■ Provided data:
>>>>

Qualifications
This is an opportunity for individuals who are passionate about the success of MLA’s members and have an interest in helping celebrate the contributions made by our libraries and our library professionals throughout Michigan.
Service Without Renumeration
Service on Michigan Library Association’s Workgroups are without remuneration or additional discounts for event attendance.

<<<<
>>>>

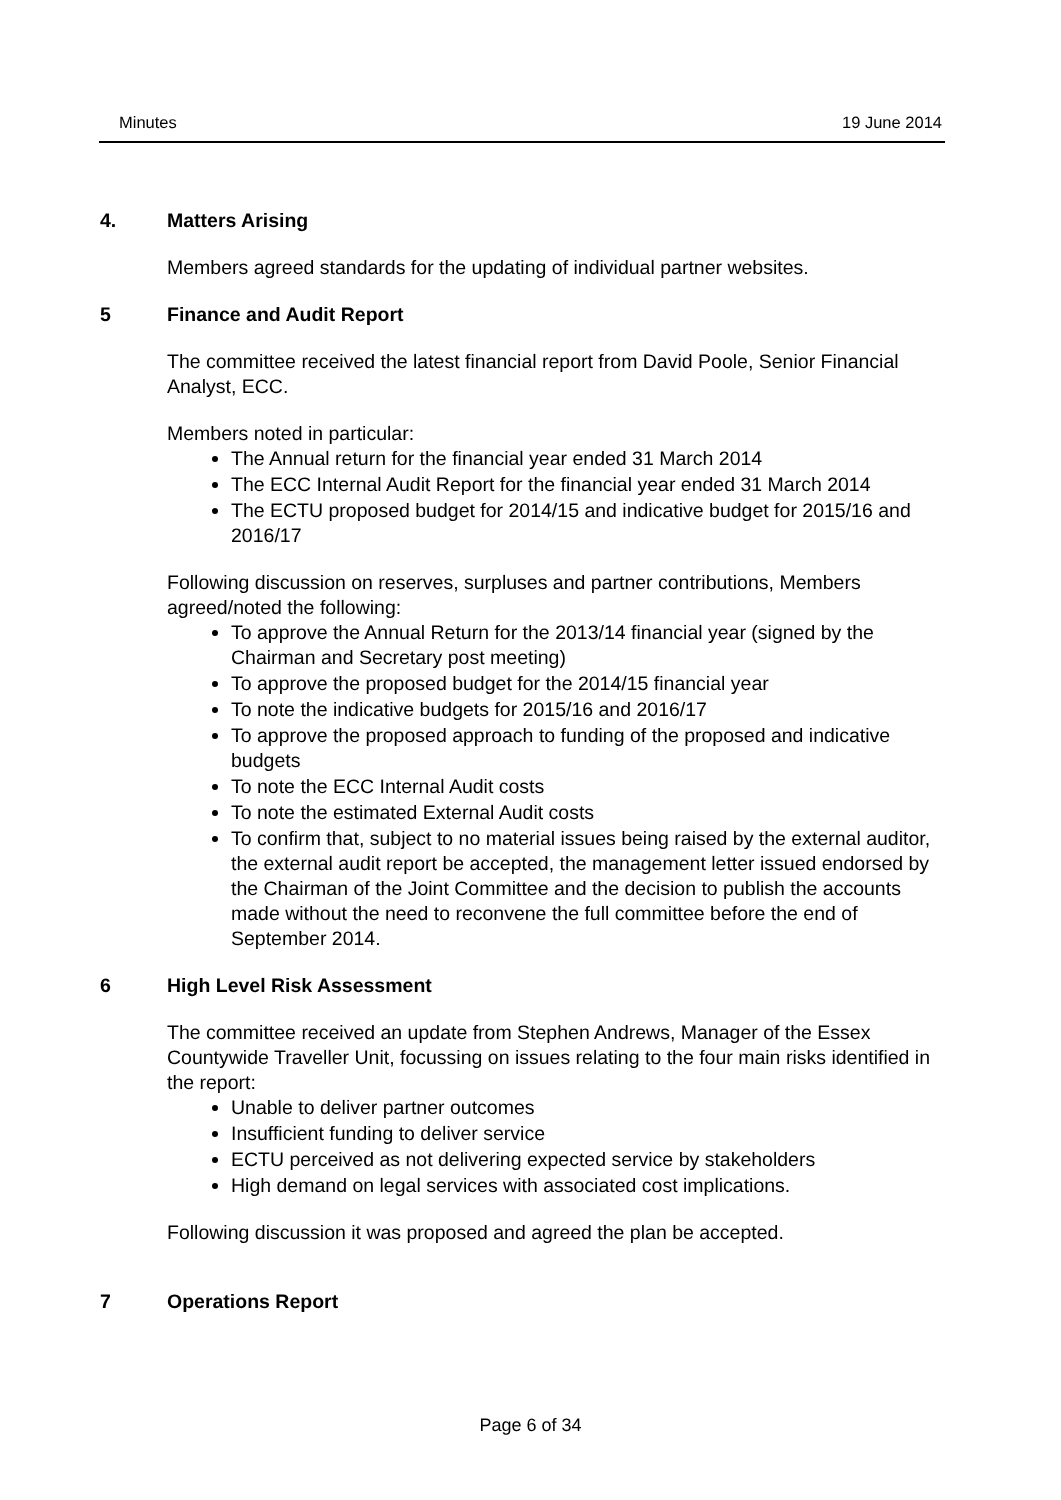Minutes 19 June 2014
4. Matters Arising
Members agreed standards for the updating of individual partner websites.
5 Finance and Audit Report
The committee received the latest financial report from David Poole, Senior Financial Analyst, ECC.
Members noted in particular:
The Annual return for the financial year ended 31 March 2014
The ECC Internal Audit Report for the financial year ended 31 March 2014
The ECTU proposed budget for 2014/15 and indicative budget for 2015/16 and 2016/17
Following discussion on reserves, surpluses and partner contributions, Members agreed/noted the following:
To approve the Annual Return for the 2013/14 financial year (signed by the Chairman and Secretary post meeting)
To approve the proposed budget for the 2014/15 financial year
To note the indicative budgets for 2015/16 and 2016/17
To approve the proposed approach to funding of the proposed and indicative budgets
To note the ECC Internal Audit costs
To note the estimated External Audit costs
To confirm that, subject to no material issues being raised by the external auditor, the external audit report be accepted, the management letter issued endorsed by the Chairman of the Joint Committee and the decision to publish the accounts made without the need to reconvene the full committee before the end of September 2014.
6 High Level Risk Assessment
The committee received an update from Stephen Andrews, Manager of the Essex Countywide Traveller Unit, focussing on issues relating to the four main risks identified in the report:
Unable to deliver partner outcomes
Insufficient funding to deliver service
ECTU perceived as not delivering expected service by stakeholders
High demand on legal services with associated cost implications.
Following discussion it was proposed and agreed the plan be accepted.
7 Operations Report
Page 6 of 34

<<<<

■ Brief: What is needed is a verbatim copy of every line in the records above from the one containing "Unable to deliver partner outcomes" down to the one containing "Page 6 of 34", both included, and nothing more.

■ Task answer:
Unable to deliver partner outcomes
Insufficient funding to deliver service
ECTU perceived as not delivering expected service by stakeholders
High demand on legal services with associated cost implications.
Following discussion it was proposed and agreed the plan be accepted.
7 Operations Report
Page 6 of 34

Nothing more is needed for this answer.